A multi-billion-dollar homeowner help program lacks accountability, transparency and measurable goals, according to a federal report to Congress that assesses the use of taxpayer money to prevent foreclosure.
It’s the second time the special inspector general of the Troubled Asset Relief Program, or TARP, has alerted to concerns with the $7.6 billion Hardest Hit Fund, which was doled out to 18 states and the District of Columbia beginning in 2010. Florida received $1.06 billion.
In a nearly 400-page review of TARP released last week, the inspector general complains that the Treasury Department rejected recommendations to set performance goals for Hardest Hit, including how many homeowners should be helped, and publish progress toward that goal on its website and in a housing scorecard released monthly.
“In other words, rather than fix the problem that the inspector general warned Treasury about, Treasury allowed the problem to get worse,” the report says. “Treasury is refusing to hold itself or the states accountable to any goal of the number of homeowners to be assisted by the Hardest Hit Fund, and the result has been that the program is reaching far fewer homeowners than the states expected in 2011.”

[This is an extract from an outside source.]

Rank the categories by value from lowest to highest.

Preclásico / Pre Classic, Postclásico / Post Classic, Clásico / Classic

Nationwide, it is estimated that 367,290 homeowners will receive Hardest Hit money, a 33 percent reduction from 2011 estimates.
The Treasury Department says it doesn’t make sense to set static measures for the Hardest Hit Fund because programs, which are developed by the states, have to be able to evolve in response to what’s happening in the housing market.

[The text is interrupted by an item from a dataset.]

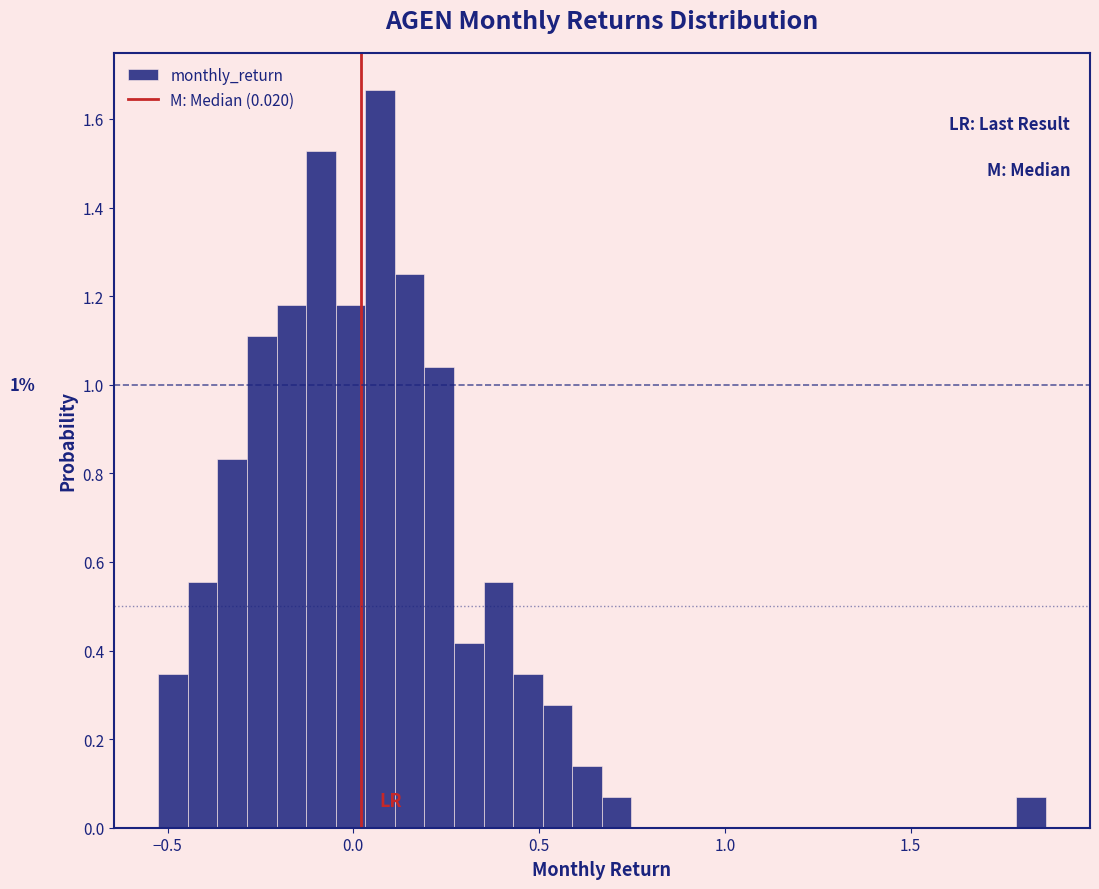

Around what value on the x-axis is the tallest bar? Give the approximate position of its centre, as read against the axis.

0.05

It holds states accountable by tracking their progress on money disbursement and homeowner participation.
Last year, Treasury sent the Florida Housing Finance Corp. a letter with concerns that the state wasn’t doing enough to get money to borrowers. Florida had just two disbursement programs at the time for unemployed and underemployed homeowners. The Treasury threatened “remedial actions” if the program wasn’t improved.
“It is urgent that Florida Housing take steps now to increase volume while the need is critical,” the letter said.
It also noted that Florida had no program to address underwater mortgages and long-term affordability.
In September, Florida rolled out a principal reduction plan for an estimated 10,000 homeowners who are current on their mortgage payments but owe more on their loan than their home value.
“There is more than one way to measure performance,” said Mark McArdle, chief home ownership preservation officer for the Treasury Department. “We are holding states accountable, and we do have goals for them, we just define accountability differently.”
The Treasury also debuted in October an online quarterly performance summary for the Hardest Hit Fund that tracks each state’s progress. The summary showed that the amount disbursed increased by 222 percent over the last year, and the number of homeowners assisted increased by 117 percent over the same period.
Although states have until 2017 to spend the Hardest Hit money, struggling borrowers are usually working on much shorter timelines to save their homes.
Linda Maslowski, a New Port Richey resident, complained to Florida Attorney General Pam Bondi in September about the Hardest Hit program after she said her February application was repeatedly delayed and documents lost.
“After six months of being told I would be helped and endless piles of paperwork, I feel I was just strung along,” Maslowski said.
Maslowski said her application was eventually rejected. She complained to U.S. Sen. Bill Nelson, D-Fla., and, to her surprise, the rejection was reversed and her application approved.
“They turned around and said ‘Oops, that was an error, she qualifies,’ ” Maslowski said when reached this week. “I was within weeks of losing my home.”
The inspector general’s report notes that after nearly three and a half years, just 22 percent of the Hardest Hit funds have been spent nationally as of June 30 on homeowners. Florida had disbursed 13 percent.
As of Sept. 1, the number of Florida homeowners helped by the Hardest Hit program was 11,414, more than double the amount helped through June 2012.
Money to Florida homeowners stands at about $337 million in direct payments or amounts for future payments to approved homeowners.
“We’ve tried to work as diligently as we can to get programs implemented,” said Cecka Green, spokeswoman for the Florida Housing Finance Corp., which oversees the state’s Hardest Hit program.
Green estimates 39,000 Florida borrowers will get help from Hardest Hit money. The Treasury’s 2012 letter notes the original minimum estimate was 45,000.
What is Hardest Hit?
The Obama Administration awarded $7.6 billion beginning in 2010 to states that suffered the most from the real estate crash. Florida received $1.06 billion and must spend the money on foreclosure prevention programs by 2017 or risk losing it. Florida’s Hardest Hit program is overseen by the Florida Housing Finance Corp.